ASSIGNMENT.
Output only how many lines below contain "thumb".

MATERIAL SHOWN.
§ §

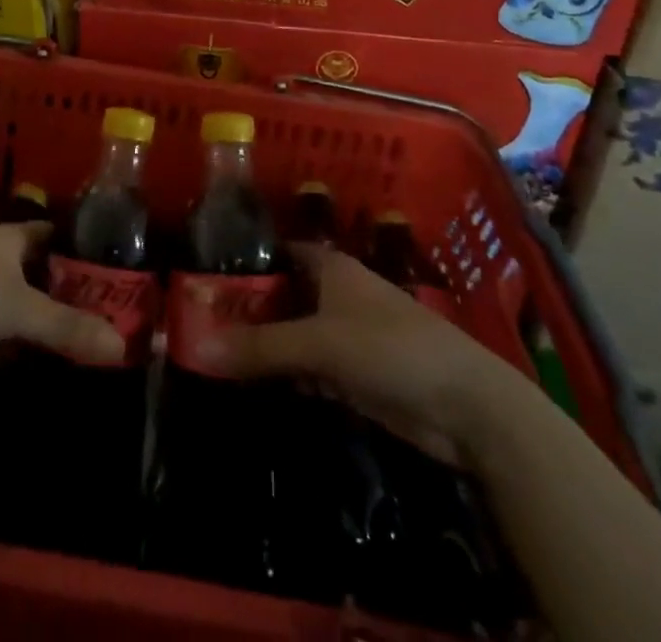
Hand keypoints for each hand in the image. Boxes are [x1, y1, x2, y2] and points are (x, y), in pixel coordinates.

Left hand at [0, 222, 123, 381]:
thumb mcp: (18, 307)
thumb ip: (68, 326)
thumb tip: (123, 346)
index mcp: (19, 239)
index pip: (67, 239)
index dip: (95, 254)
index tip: (132, 275)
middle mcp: (9, 265)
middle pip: (56, 281)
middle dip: (86, 301)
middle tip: (132, 322)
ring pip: (40, 315)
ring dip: (65, 331)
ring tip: (114, 348)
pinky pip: (21, 344)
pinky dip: (41, 354)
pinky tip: (75, 368)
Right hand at [195, 243, 528, 463]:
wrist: (466, 407)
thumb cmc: (391, 349)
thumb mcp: (320, 343)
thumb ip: (261, 346)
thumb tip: (197, 345)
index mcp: (330, 267)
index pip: (277, 252)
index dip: (244, 260)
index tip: (203, 276)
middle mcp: (334, 294)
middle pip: (281, 295)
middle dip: (245, 308)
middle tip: (194, 321)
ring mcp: (345, 335)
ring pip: (292, 333)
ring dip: (261, 344)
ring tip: (210, 350)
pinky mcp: (354, 374)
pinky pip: (306, 367)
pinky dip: (283, 373)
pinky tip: (250, 382)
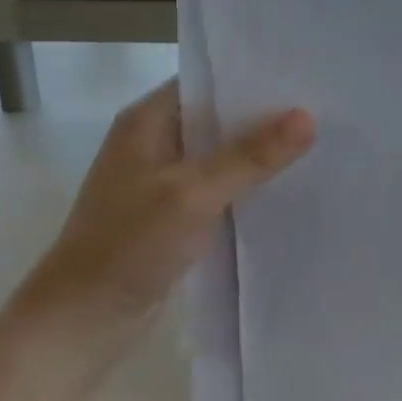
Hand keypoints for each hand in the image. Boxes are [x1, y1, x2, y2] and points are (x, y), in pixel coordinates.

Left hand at [31, 79, 314, 318]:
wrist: (80, 323)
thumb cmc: (128, 245)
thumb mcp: (193, 194)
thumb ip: (250, 156)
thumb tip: (307, 117)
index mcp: (148, 120)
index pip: (208, 80)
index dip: (253, 76)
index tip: (303, 76)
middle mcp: (154, 141)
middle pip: (218, 116)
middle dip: (264, 116)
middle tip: (321, 108)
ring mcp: (162, 179)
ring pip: (221, 154)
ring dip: (258, 153)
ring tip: (316, 142)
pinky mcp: (172, 214)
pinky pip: (218, 187)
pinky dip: (247, 185)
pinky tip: (286, 187)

§ §

SOLUTION TO THIS EXERCISE.
11